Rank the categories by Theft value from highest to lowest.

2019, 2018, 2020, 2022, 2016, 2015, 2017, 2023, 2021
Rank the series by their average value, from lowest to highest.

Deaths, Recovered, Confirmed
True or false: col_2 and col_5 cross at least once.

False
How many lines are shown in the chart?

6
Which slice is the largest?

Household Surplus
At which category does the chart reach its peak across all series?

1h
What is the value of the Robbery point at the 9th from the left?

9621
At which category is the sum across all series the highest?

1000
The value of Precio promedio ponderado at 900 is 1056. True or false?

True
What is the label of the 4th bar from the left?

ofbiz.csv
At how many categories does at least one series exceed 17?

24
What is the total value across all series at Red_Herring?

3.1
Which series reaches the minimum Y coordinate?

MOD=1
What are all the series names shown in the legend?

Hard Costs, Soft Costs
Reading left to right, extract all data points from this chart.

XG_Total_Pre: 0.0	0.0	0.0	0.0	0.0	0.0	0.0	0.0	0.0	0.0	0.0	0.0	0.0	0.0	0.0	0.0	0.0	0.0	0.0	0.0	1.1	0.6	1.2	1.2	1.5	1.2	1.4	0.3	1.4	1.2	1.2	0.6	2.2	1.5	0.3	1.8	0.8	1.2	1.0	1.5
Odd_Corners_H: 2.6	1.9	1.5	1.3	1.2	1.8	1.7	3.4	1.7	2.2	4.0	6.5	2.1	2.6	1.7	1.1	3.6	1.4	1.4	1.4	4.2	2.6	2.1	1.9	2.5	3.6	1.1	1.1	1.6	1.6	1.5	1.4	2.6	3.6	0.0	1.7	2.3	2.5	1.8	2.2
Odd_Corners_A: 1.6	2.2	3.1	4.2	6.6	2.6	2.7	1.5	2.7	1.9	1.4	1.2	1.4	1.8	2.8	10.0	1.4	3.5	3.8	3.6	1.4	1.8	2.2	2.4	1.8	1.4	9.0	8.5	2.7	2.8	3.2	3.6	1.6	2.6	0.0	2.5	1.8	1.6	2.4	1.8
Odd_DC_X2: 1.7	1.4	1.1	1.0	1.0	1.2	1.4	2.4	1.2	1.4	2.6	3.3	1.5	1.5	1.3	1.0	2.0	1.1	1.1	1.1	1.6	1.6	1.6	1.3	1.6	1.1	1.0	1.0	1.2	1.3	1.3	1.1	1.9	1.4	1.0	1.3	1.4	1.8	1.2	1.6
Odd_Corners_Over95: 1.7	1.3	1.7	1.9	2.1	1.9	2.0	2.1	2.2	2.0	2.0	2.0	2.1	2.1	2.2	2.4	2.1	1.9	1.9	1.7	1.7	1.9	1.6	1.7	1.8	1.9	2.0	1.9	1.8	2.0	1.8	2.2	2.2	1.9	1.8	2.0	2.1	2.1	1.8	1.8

────────────────

Copy out the whole listing above, line for line, changing nothing.

= YOUR SOLUTION =
Rank the categories by Theft value from highest to lowest.

2019, 2018, 2020, 2022, 2016, 2015, 2017, 2023, 2021
Rank the series by their average value, from lowest to highest.

Deaths, Recovered, Confirmed
True or false: col_2 and col_5 cross at least once.

False
How many lines are shown in the chart?

6
Which slice is the largest?

Household Surplus
At which category does the chart reach its peak across all series?

1h
What is the value of the Robbery point at the 9th from the left?

9621
At which category is the sum across all series the highest?

1000
The value of Precio promedio ponderado at 900 is 1056. True or false?

True
What is the label of the 4th bar from the left?

ofbiz.csv
At how many categories does at least one series exceed 17?

24
What is the total value across all series at Red_Herring?

3.1
Which series reaches the minimum Y coordinate?

MOD=1
What are all the series names shown in the legend?

Hard Costs, Soft Costs
Reading left to right, extract all data points from this chart.

XG_Total_Pre: 0.0	0.0	0.0	0.0	0.0	0.0	0.0	0.0	0.0	0.0	0.0	0.0	0.0	0.0	0.0	0.0	0.0	0.0	0.0	0.0	1.1	0.6	1.2	1.2	1.5	1.2	1.4	0.3	1.4	1.2	1.2	0.6	2.2	1.5	0.3	1.8	0.8	1.2	1.0	1.5
Odd_Corners_H: 2.6	1.9	1.5	1.3	1.2	1.8	1.7	3.4	1.7	2.2	4.0	6.5	2.1	2.6	1.7	1.1	3.6	1.4	1.4	1.4	4.2	2.6	2.1	1.9	2.5	3.6	1.1	1.1	1.6	1.6	1.5	1.4	2.6	3.6	0.0	1.7	2.3	2.5	1.8	2.2
Odd_Corners_A: 1.6	2.2	3.1	4.2	6.6	2.6	2.7	1.5	2.7	1.9	1.4	1.2	1.4	1.8	2.8	10.0	1.4	3.5	3.8	3.6	1.4	1.8	2.2	2.4	1.8	1.4	9.0	8.5	2.7	2.8	3.2	3.6	1.6	2.6	0.0	2.5	1.8	1.6	2.4	1.8
Odd_DC_X2: 1.7	1.4	1.1	1.0	1.0	1.2	1.4	2.4	1.2	1.4	2.6	3.3	1.5	1.5	1.3	1.0	2.0	1.1	1.1	1.1	1.6	1.6	1.6	1.3	1.6	1.1	1.0	1.0	1.2	1.3	1.3	1.1	1.9	1.4	1.0	1.3	1.4	1.8	1.2	1.6
Odd_Corners_Over95: 1.7	1.3	1.7	1.9	2.1	1.9	2.0	2.1	2.2	2.0	2.0	2.0	2.1	2.1	2.2	2.4	2.1	1.9	1.9	1.7	1.7	1.9	1.6	1.7	1.8	1.9	2.0	1.9	1.8	2.0	1.8	2.2	2.2	1.9	1.8	2.0	2.1	2.1	1.8	1.8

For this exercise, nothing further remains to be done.